==== Material provided ====

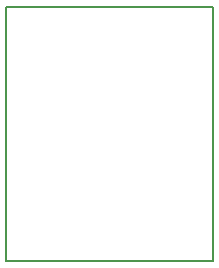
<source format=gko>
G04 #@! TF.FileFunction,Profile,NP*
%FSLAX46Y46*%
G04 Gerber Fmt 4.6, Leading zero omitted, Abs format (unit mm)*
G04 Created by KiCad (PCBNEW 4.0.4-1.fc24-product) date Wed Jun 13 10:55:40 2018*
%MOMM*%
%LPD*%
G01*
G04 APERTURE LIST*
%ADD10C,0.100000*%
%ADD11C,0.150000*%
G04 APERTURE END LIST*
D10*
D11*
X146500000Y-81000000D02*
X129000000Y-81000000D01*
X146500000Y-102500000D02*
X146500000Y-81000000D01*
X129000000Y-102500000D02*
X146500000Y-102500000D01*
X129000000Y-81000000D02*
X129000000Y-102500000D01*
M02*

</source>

====

**Exercise instructions**
Scan the material for "APERTURE" and copy the lines that hold it.

**Task result**
G04 APERTURE LIST*
G04 APERTURE END LIST*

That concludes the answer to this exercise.